Now we're down to this witching hour. It is upon us. And I think what has to happen is, cooler heads have to prevail. We have got to come together around a plan. The Boehner plan is the only one that can get to the president's desk. We need to get this done, and the president needs to sign it.
What path do you see to this getting to the White House, to the president's desk, if the Senate, as they say now, have no intention of endorsing and supporting the Boehner plan?
I think two things.
First is, this is something that Leader Reid did negotiate with Speaker Boehner. And to know John Boehner is to know that he's not a person that overstates positions. So, clearly, in that negotiation, Speaker — or Leader Reid disclosed where the majority was in the United States Senate. That's the first thing.
The second thing is, we have heard a lot of bluster out of the United States Senate over the past couple of weeks. We heard the Senate admonish the House that it was going to be working until this all went to fruition. And, ultimately, the Senate adjourned last weekend.

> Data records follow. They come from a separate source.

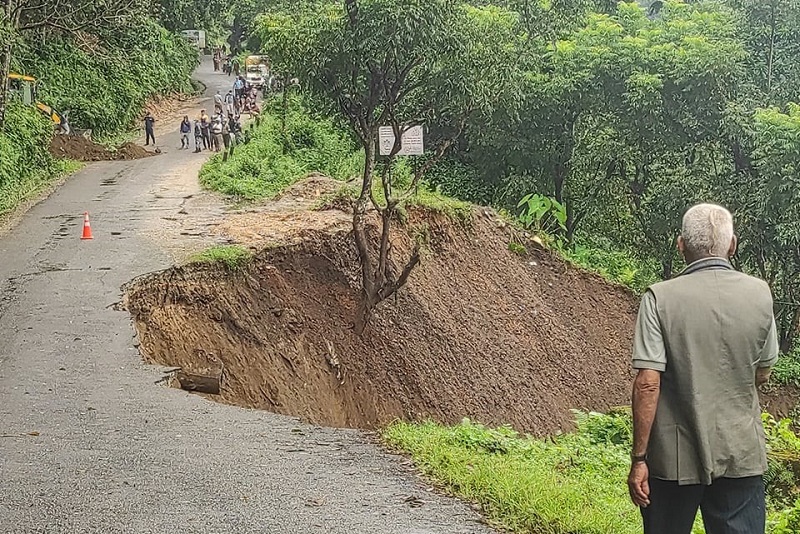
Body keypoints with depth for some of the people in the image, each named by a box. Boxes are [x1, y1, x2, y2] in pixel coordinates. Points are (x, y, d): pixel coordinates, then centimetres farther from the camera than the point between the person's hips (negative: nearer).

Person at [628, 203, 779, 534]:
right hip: (742, 456, 2)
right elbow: (762, 374, 8)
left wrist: (639, 459, -10)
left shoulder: (660, 298, -12)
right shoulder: (760, 294, -3)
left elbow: (647, 383, -15)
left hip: (675, 457, -1)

So I think, when it all comes down to it, and we're faced with paying our bills and meeting our obligations, the Senate will step up, do the right thing, pass this, and the president will sign it.

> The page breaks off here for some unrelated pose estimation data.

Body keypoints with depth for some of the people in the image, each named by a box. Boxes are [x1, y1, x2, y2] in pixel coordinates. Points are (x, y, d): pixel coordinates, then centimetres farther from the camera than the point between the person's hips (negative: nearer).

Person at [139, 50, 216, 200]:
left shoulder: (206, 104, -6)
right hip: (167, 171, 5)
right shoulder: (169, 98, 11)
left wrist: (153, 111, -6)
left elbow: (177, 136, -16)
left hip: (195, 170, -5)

The Wall Street Journal editorial page, which usually sides with you on these things, wrote today that they basically think that Republican lawmakers may be seeking the perfect over the good in opposing the Boehner plan. Is that about — is that the way you see it?
Well, I think the that there's — I have been involved in a lot of conversations even within the past few hours with some Republican lawmakers who were reluctant about the Boehner plan to begin with.

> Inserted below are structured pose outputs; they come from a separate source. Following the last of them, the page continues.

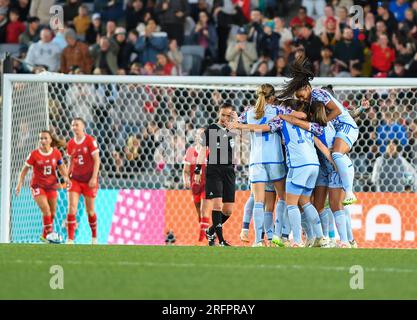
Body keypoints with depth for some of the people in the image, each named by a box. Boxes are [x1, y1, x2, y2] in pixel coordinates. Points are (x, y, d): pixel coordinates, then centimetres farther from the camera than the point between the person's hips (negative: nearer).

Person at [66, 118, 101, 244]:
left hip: (89, 180, -3)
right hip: (75, 179, 3)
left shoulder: (90, 141, -8)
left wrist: (94, 178, -16)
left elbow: (97, 160, -9)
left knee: (90, 210, 6)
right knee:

And to that point, they have recognized that the perfect is the enemy of the good, and we have had members that have been very eloquent on that point. And so now what they're trying to do is to move forward with two simple concepts. One is meet the obligations of the federal government, and, number two, cut more than you're raising the debt ceiling.
How much of this is about getting to that, and how much of this is about forcing — ultimately forcing the president to choose?
Well, I don't think people are laying awake at night trying to opine and come up with schemes about making the president choose.
Ultimately, what's bringing everybody together on all of these votes is the notion that Aug. 2 is a date of consequence that has to be dealt with. So, I wouldn't submit that there's any, you know, political posturing and other nonsense. I think that there's a lot of folks that are looking for a pathway forward. And that's where I think John Boehner is trying to lead. And I think, ultimately, that will be a successful effort.
Peter Roskam, Republican from Illinois, thank you so much.